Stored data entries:
------------------------------------------------------------

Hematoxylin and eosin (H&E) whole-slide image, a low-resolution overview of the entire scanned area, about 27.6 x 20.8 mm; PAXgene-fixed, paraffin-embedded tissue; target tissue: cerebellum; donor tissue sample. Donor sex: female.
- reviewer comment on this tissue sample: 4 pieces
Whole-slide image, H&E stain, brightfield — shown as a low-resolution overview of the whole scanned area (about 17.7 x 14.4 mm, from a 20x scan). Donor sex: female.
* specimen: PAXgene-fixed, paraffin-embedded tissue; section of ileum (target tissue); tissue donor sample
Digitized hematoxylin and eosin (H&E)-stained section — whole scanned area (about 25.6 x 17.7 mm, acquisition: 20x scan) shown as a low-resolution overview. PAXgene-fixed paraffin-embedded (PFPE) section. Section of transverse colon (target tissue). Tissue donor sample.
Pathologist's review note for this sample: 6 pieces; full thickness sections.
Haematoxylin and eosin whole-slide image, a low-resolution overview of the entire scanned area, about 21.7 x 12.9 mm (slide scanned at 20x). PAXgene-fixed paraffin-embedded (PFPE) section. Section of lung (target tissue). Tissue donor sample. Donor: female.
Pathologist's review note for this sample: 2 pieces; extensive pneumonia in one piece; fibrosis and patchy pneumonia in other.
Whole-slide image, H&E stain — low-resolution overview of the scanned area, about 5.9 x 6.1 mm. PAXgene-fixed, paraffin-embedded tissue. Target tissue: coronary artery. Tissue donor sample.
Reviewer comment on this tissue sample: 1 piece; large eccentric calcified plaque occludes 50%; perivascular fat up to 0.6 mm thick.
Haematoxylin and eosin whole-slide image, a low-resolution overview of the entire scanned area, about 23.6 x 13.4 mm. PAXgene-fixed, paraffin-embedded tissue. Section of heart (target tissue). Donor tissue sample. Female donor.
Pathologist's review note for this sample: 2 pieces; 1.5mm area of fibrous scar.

------------------------------------------------------------

* **Task description**
Repeat each of the entries above precisely as given.

* **Final answer**
Hematoxylin and eosin (H&E) whole-slide image, a low-resolution overview of the entire scanned area, about 27.6 x 20.8 mm; PAXgene-fixed, paraffin-embedded tissue; target tissue: cerebellum; donor tissue sample. Donor sex: female.
- reviewer comment on this tissue sample: 4 pieces
Whole-slide image, H&E stain, brightfield — shown as a low-resolution overview of the whole scanned area (about 17.7 x 14.4 mm, from a 20x scan). Donor sex: female.
* specimen: PAXgene-fixed, paraffin-embedded tissue; section of ileum (target tissue); tissue donor sample
Digitized hematoxylin and eosin (H&E)-stained section — whole scanned area (about 25.6 x 17.7 mm, acquisition: 20x scan) shown as a low-resolution overview. PAXgene-fixed paraffin-embedded (PFPE) section. Section of transverse colon (target tissue). Tissue donor sample.
Pathologist's review note for this sample: 6 pieces; full thickness sections.
Haematoxylin and eosin whole-slide image, a low-resolution overview of the entire scanned area, about 21.7 x 12.9 mm (slide scanned at 20x). PAXgene-fixed paraffin-embedded (PFPE) section. Section of lung (target tissue). Tissue donor sample. Donor: female.
Pathologist's review note for this sample: 2 pieces; extensive pneumonia in one piece; fibrosis and patchy pneumonia in other.
Whole-slide image, H&E stain — low-resolution overview of the scanned area, about 5.9 x 6.1 mm. PAXgene-fixed, paraffin-embedded tissue. Target tissue: coronary artery. Tissue donor sample.
Reviewer comment on this tissue sample: 1 piece; large eccentric calcified plaque occludes 50%; perivascular fat up to 0.6 mm thick.
Haematoxylin and eosin whole-slide image, a low-resolution overview of the entire scanned area, about 23.6 x 13.4 mm. PAXgene-fixed, paraffin-embedded tissue. Section of heart (target tissue). Donor tissue sample. Female donor.
Pathologist's review note for this sample: 2 pieces; 1.5mm area of fibrous scar.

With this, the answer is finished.